72 reviews1 follower
August 2, 2014
A collection of writing and art loosely themed around London's Regents Park, compiled by artist Sarah Pickstone and including many of her beautiful, luminous paintings. There are extracts of work from famous writers who have lived near, or written about, or been inspired by Regents Park, as well as by contemporary writers. Pickstone, in her introduction, says 'my interest in drawing this park lay in a combination of nature and human narrative and that the park was in some way an exquisite example of this'. Her paintings too are exquisite, often featuring delicate, ghostly images of female writers associated with the park alongside images of nature: trees, flowers, water.

There are extracts from work by Elizabeth Bowen, Katherine Mansfield, Virginia Woolf, Mary Shelley, Fanny Burney, George Eliot and Angela Carter; poems by Stevie Smith, Sylvia Plath and Elizabeth Browning. A Finale by Marina Warner discusses ideas of art and gender; of sacred space and time, and how painting can transport us into other worlds; and of how we need artists to help us see the everyday things of life more clearly, such as the dying moth which is the subject of Virginia Woolf's essay included in the book. Warner concludes with a passage from Woolf's novel To The Lighthouse, in which the artist Lily Briscoe examines the picture she is painting, makes the final mark which finishes it, and realises she has had a moment of sudden clarity and vision. This, Warner suggests, is Woolf's 'lasting manifesto for why artists make their art' - and of course, too, why writers write.
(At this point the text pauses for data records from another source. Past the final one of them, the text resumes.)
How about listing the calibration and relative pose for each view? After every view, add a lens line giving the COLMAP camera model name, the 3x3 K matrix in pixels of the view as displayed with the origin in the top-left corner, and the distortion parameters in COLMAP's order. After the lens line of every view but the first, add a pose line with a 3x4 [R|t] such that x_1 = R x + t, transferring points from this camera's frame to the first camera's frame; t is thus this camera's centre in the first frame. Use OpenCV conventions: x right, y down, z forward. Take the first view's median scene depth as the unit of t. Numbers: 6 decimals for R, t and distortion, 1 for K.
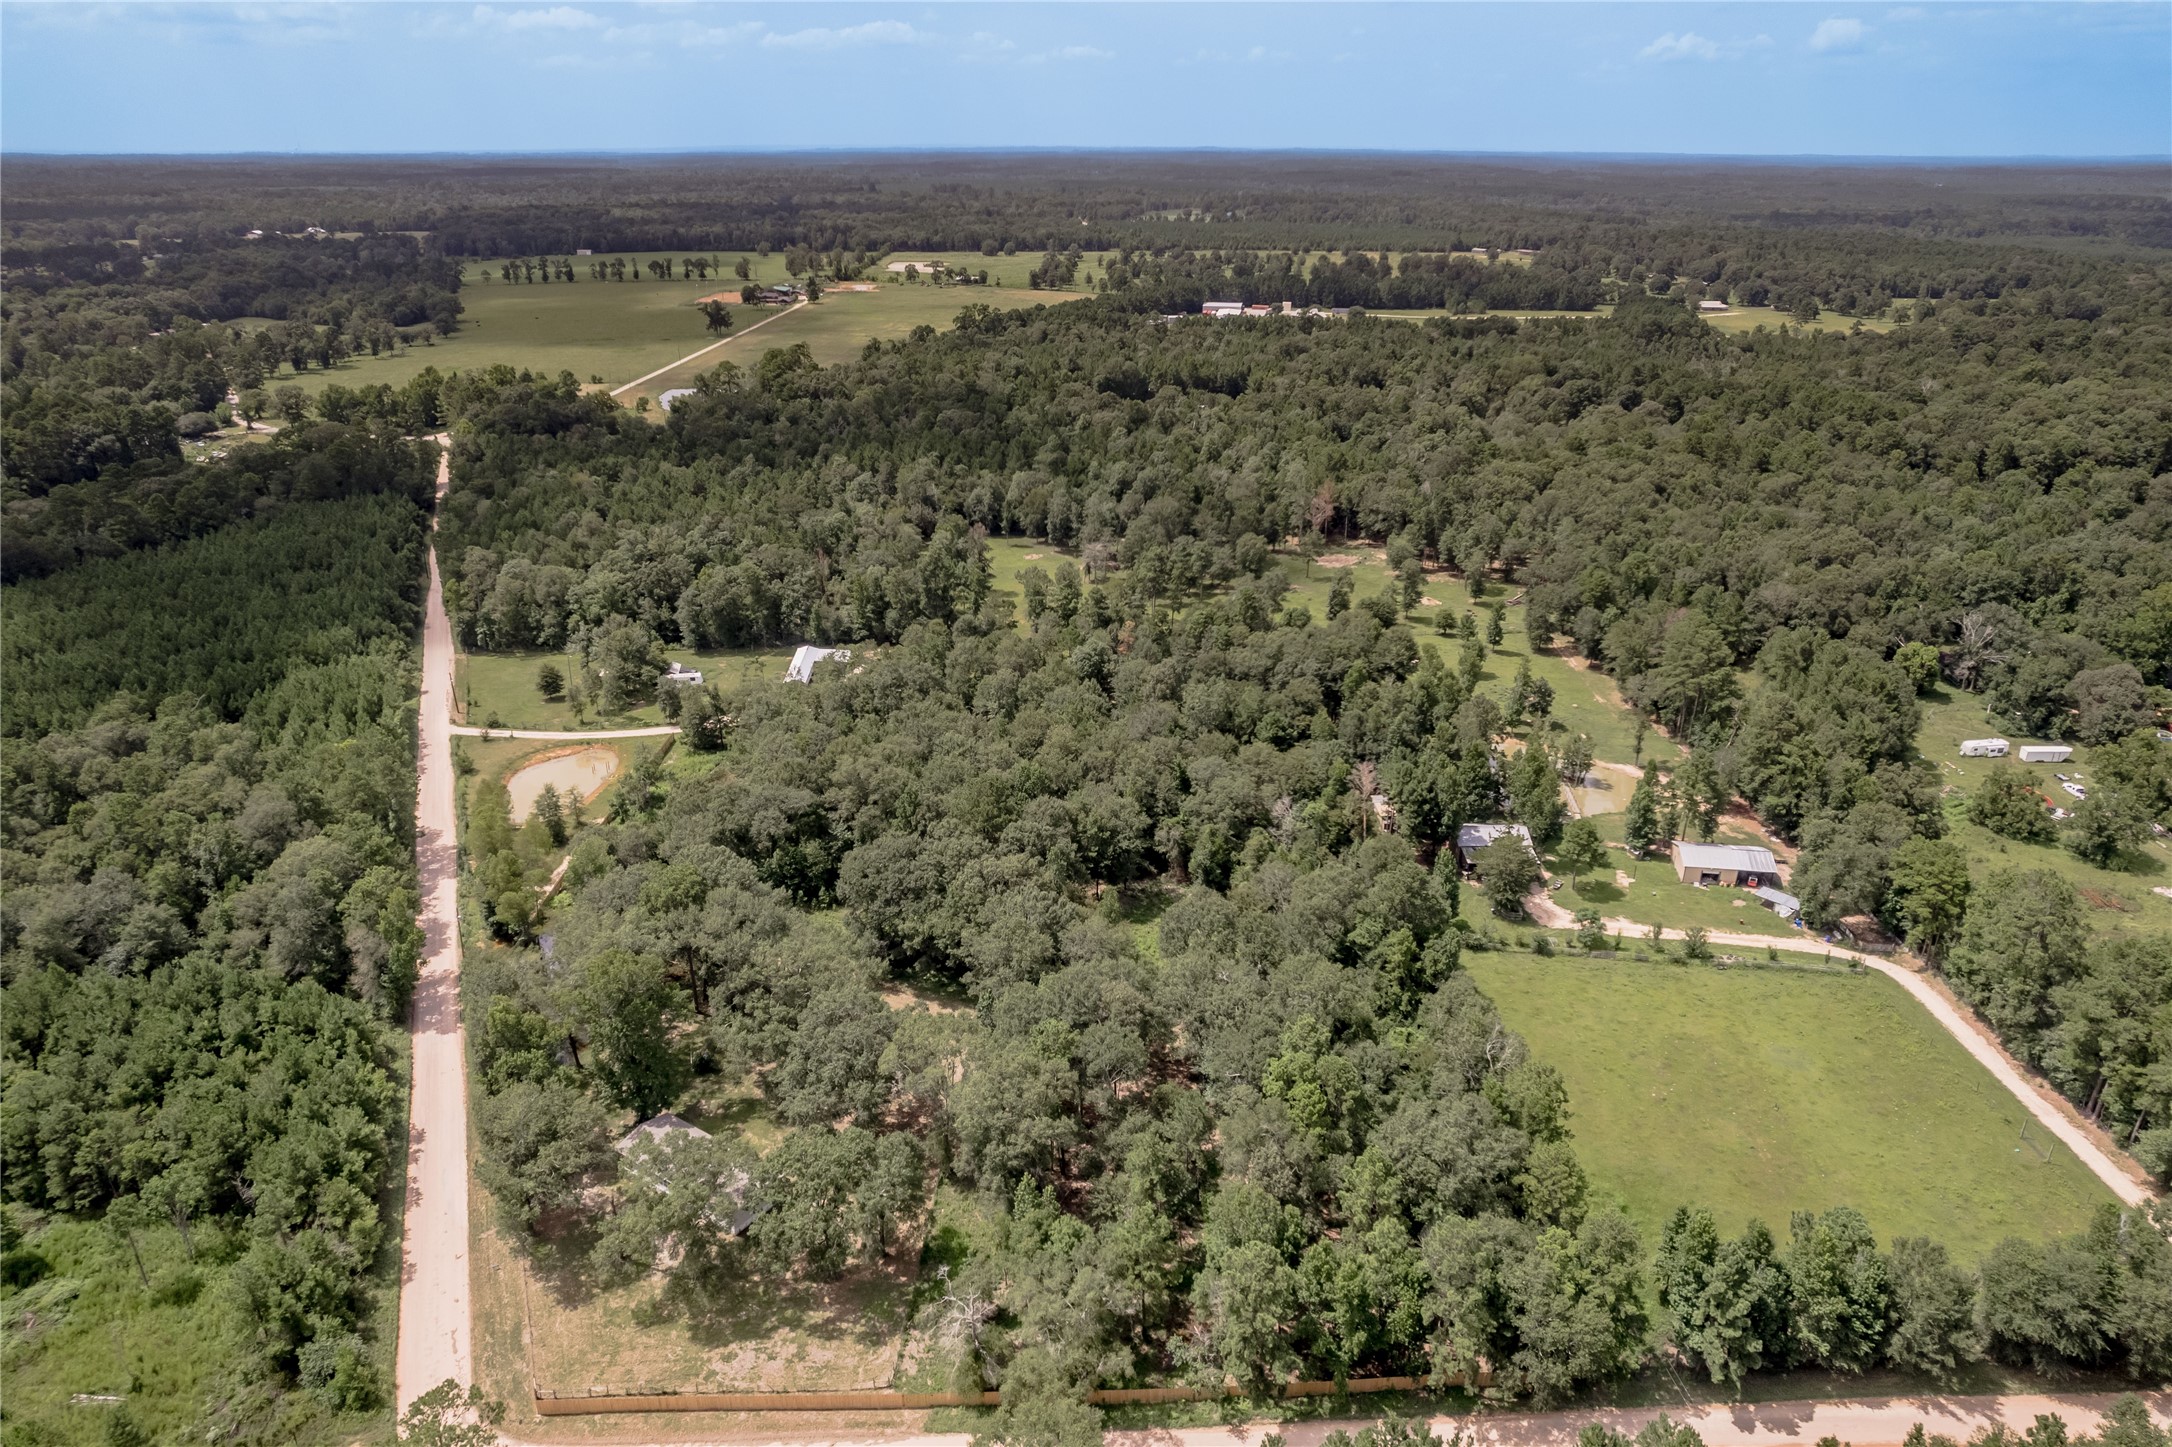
lens RADIAL K [[1406.0, 0, 1094.9], [0, 1406.0, 731.0], [0, 0, 1]] dist [-0.085827, 0.075458]
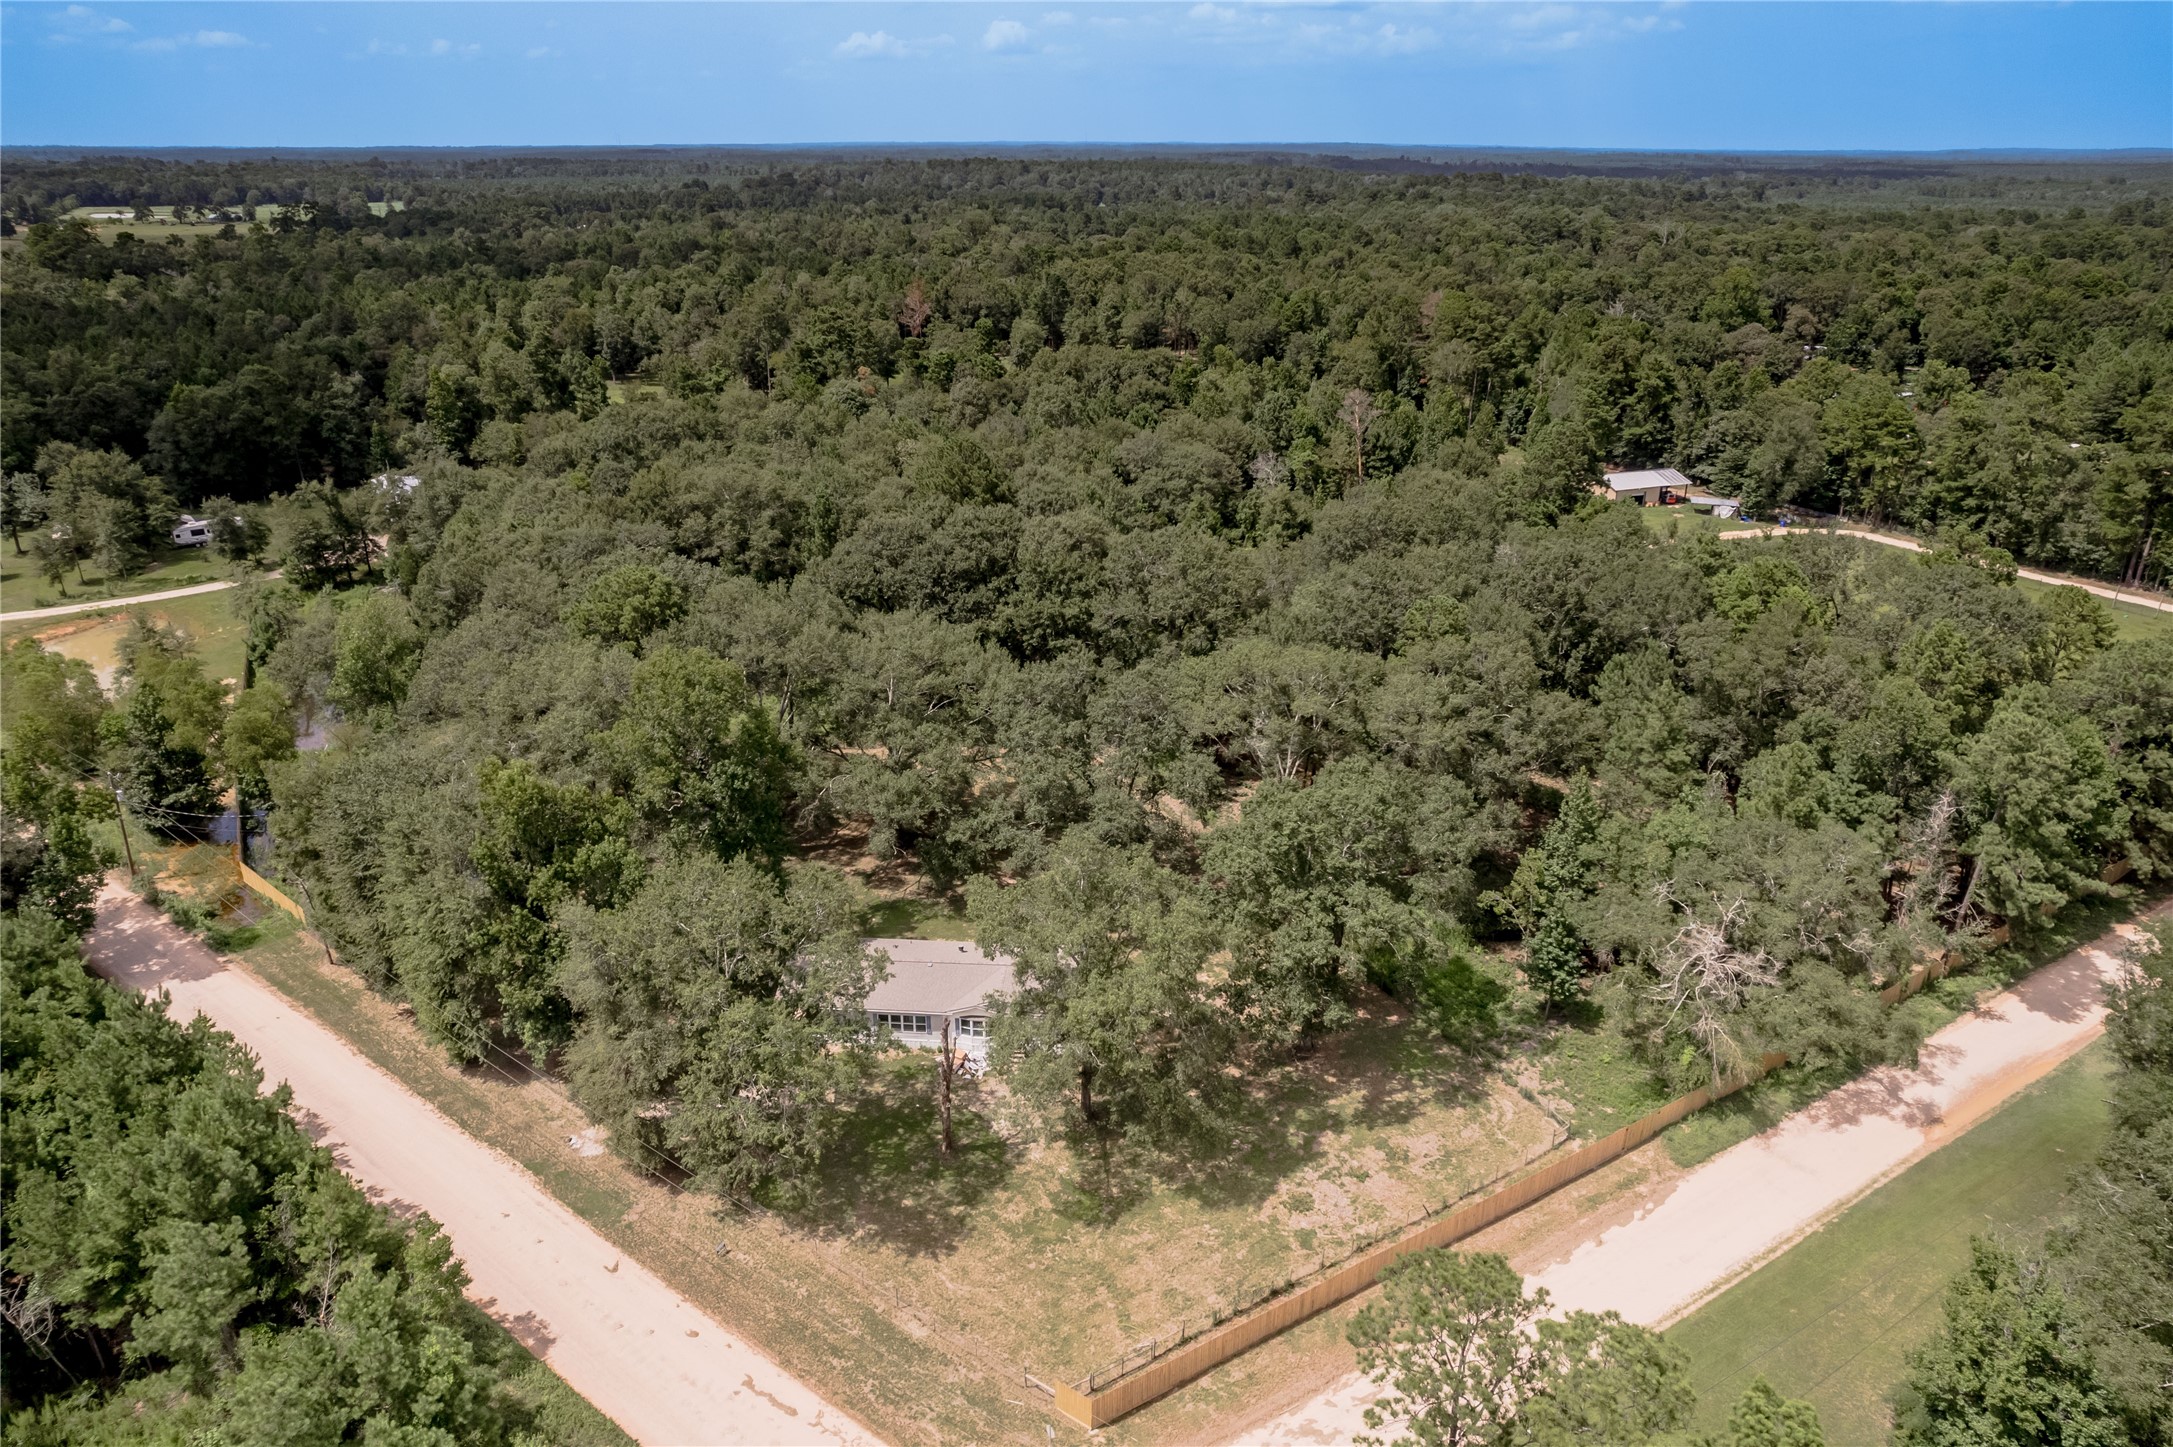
lens RADIAL K [[1406.6, 0, 1095.4], [0, 1406.6, 731.0], [0, 0, 1]] dist [-0.085827, 0.075458]
pose [[0.868455, -0.194335, 0.456092, -0.236325], [0.196330, 0.979570, 0.043545, 0.102863], [-0.455236, 0.051728, 0.888867, 0.239010]]
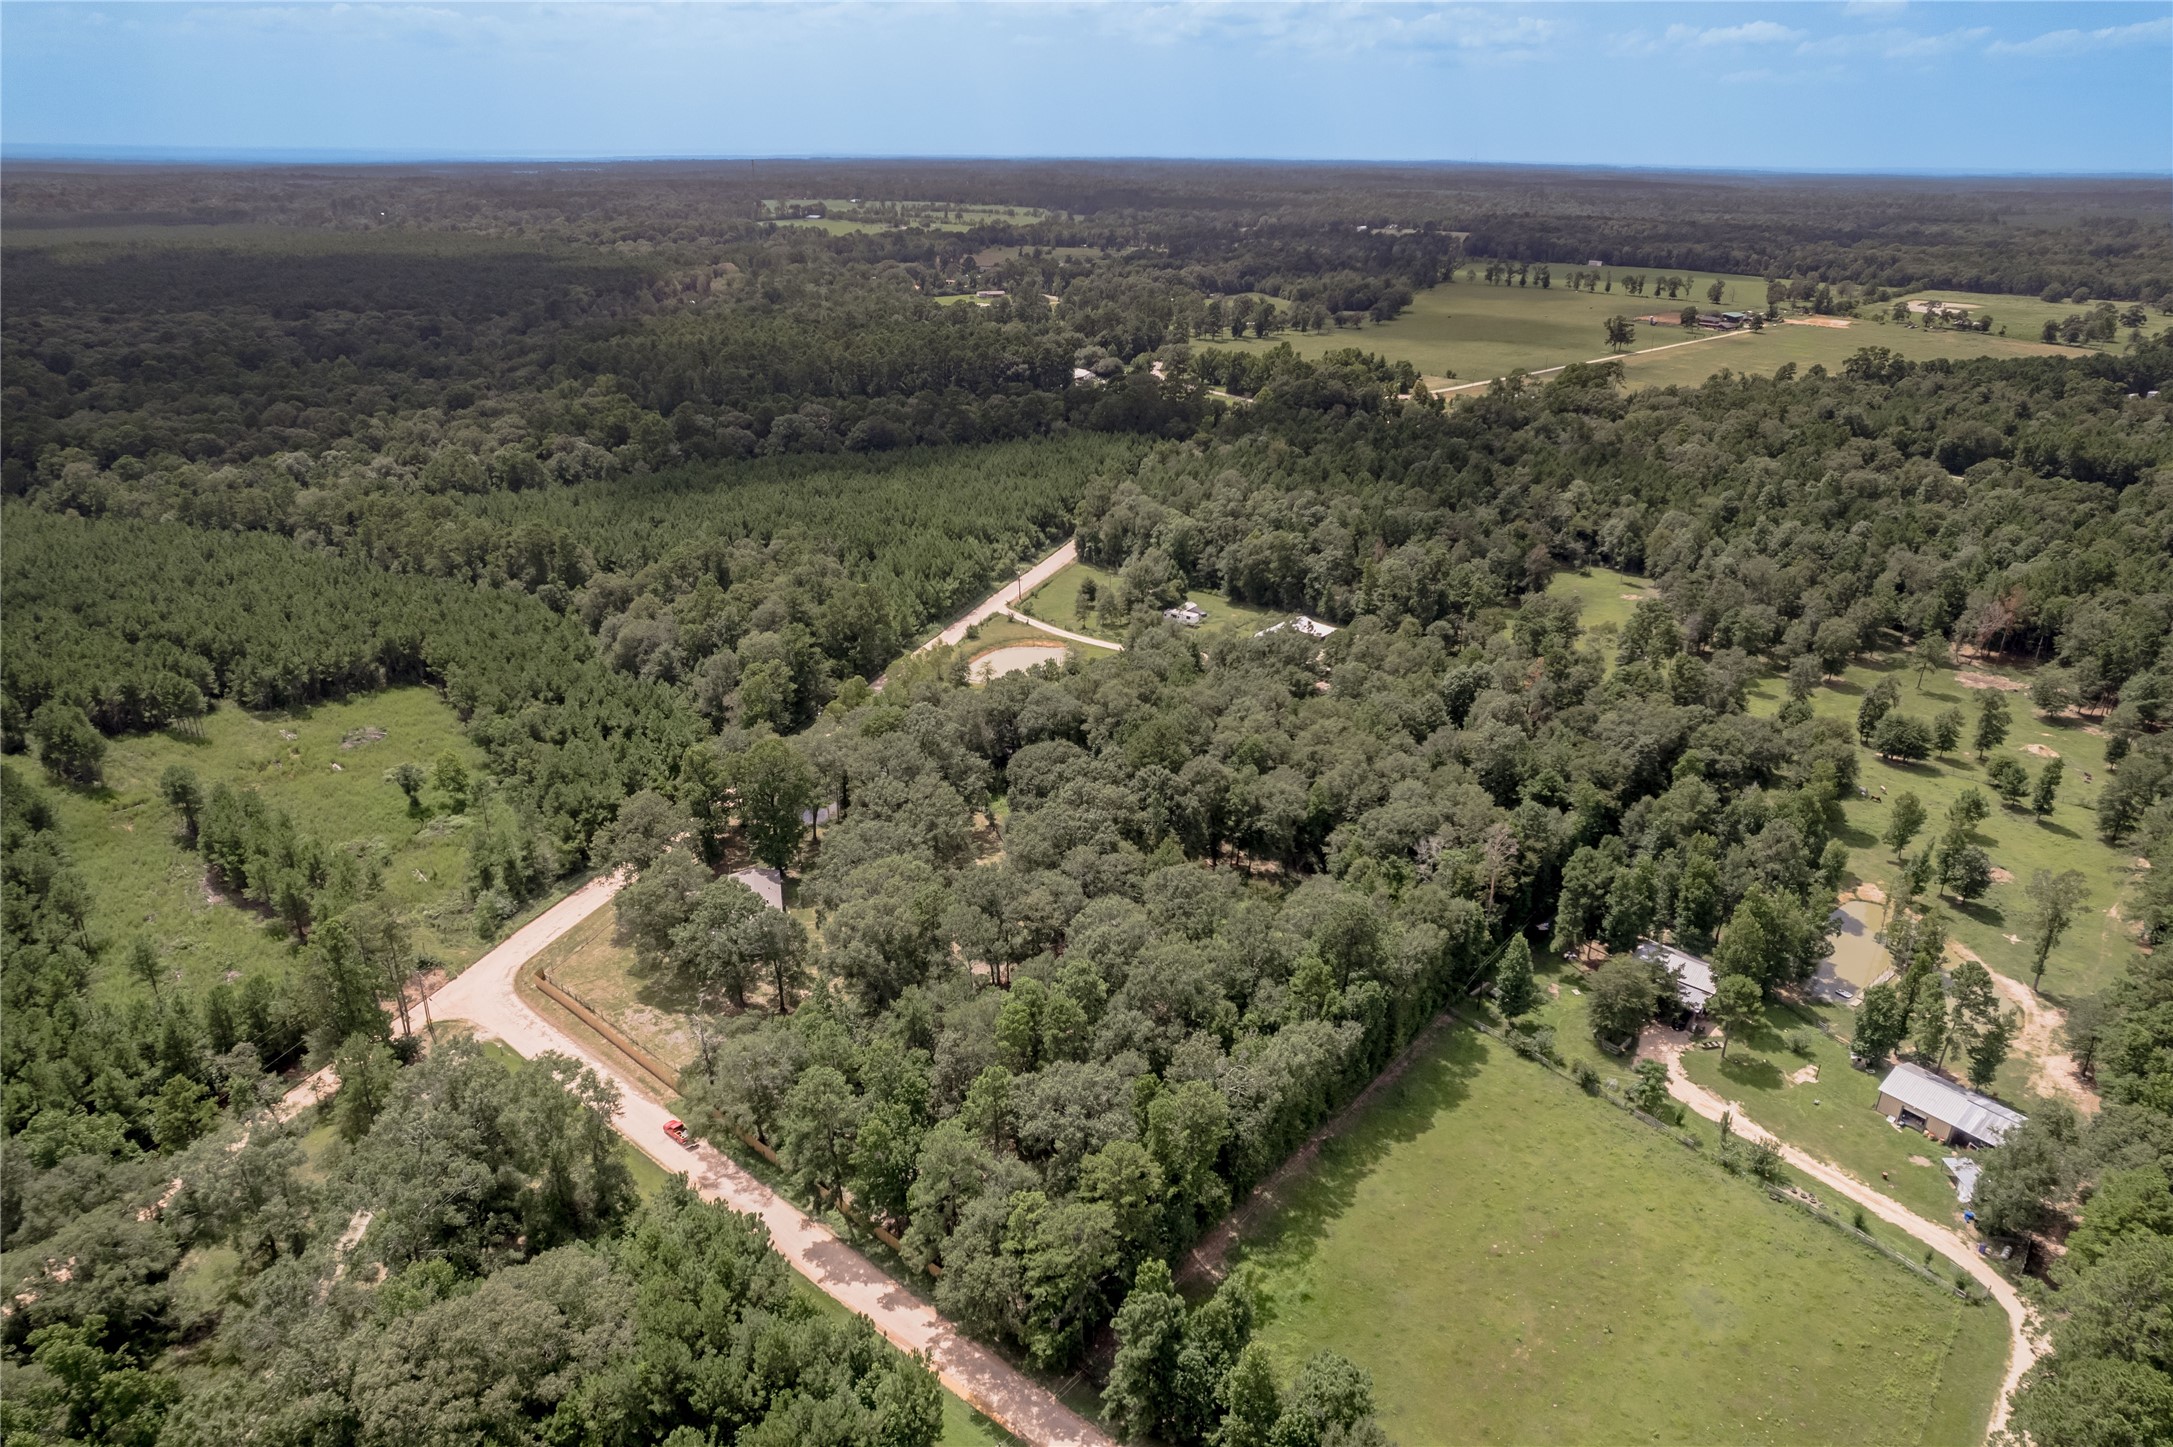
lens RADIAL K [[1397.5, 0, 1092.4], [0, 1397.5, 725.0], [0, 0, 1]] dist [-0.082006, 0.071665]
pose [[0.726961, 0.268008, -0.632218, 0.376181], [-0.275508, 0.957173, 0.088968, -0.031130], [0.628986, 0.109505, 0.769665, 0.081469]]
However, the book is not all high art and vision. There are a number of short stories and essays by contemporary writers. Iain Sinclair describes going on an expedition with a photographer friend to take pictures of the feral pigeons which roost under bridges, in a world which seems far from the politeness of Regents Park. Amanda Coe writes about walking a new puppy in the park, and the messy business of toilet training; she speculates that perhaps it was having to deal with the bodily functions of her spaniel, Flush, which gave Elizabeth Barrett the courage to leave her couch-ridden, Victorian spinster's existence and elope to Italy with Robert Browning (and the pampered Flush, of course). Photographs of book covers and manuscripts accompany the text; the opening page of Angela Carter's Wise Children, handwritten on lined A4 paper, is remarkably neat. No cut-and-paste or delete key here.

This is a book to dip into, full of thoughts about writing, about art, and about nature - albeit the somewhat tamed version of nature that is Regents Park. A book to treasure and revisit time and again, like the park itself.